According to Maffei, “You hear a lot of people say, ‘I must have read it on the Internet.’ I’m sure when television first came out, a lot of people saw something on television and they thought it was true. When the printing press first came out and they saw something in print, they thought that must have been true. It’s a natural effect.”

The former congressmen noted another problem with the new media: they enable people to see only one side of the issues. “You can go through your entire life now and not see or hear another point of view,” Maffei said. “It’s weird.
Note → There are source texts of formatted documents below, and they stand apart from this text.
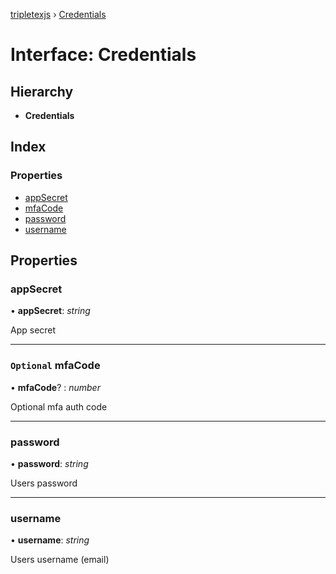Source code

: [tripletexjs](../README.md) › [Credentials](credentials.md)

# Interface: Credentials

## Hierarchy

* **Credentials**

## Index

### Properties

* [appSecret](credentials.md#appsecret)
* [mfaCode](credentials.md#optional-mfacode)
* [password](credentials.md#password)
* [username](credentials.md#username)

## Properties

###  appSecret

• **appSecret**: *string*

App secret

___

### `Optional` mfaCode

• **mfaCode**? : *number*

Optional mfa auth code

___

###  password

• **password**: *string*

Users password

___

###  username

• **username**: *string*

Users username (email)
It’s a big, globalized world, and yet you can turn on the TV, turn on the radio, read the newspaper and never encounter a different view, if that’s what you want.”

Last week, it was reported that the controversial bank bailouts had actually begun to turn a profit for the federal government. In Maffei’s view, however, “People still don’t believe that TARP was a success. Or that we would be in worse shape if we hadn’t done it.”

Davis used the example of government spending. “You go out to the average Joe Six-Pack and he thinks he knows where the money is going,” Davis said. “It’s foreign aid, it’s earmarks, it’s waste and fraud. Well, it’s not. It’s Medicare, Medicaid, Social Security. You can’t have an honest discussion about what it really means.”

The whole process turns off moderates. They see politics as the enemy of problem-solving. Maffei said, “A lot of moderates, a lot of independents, are just not participating. They are so turned off by the two sides that it’s difficult for me not to imagine that it is going to continue to be like a parliamentary process, where one side or the other controls the national agenda for a time.”

Davis’s assessment? “I don’t think the electorate has moved a lot over the last 20 or 30 years. But the political activists and the mechanics and the procedures have driven the moderates out.” The incentives are for politicians to do whatever it takes to survive in a highly polarized environment, even if that makes it difficult to solve problems. “The incentives are to come back,” Davis said. “They do what they have to do to stay in office. For a lot of these guys, it’s the best job they ever had.”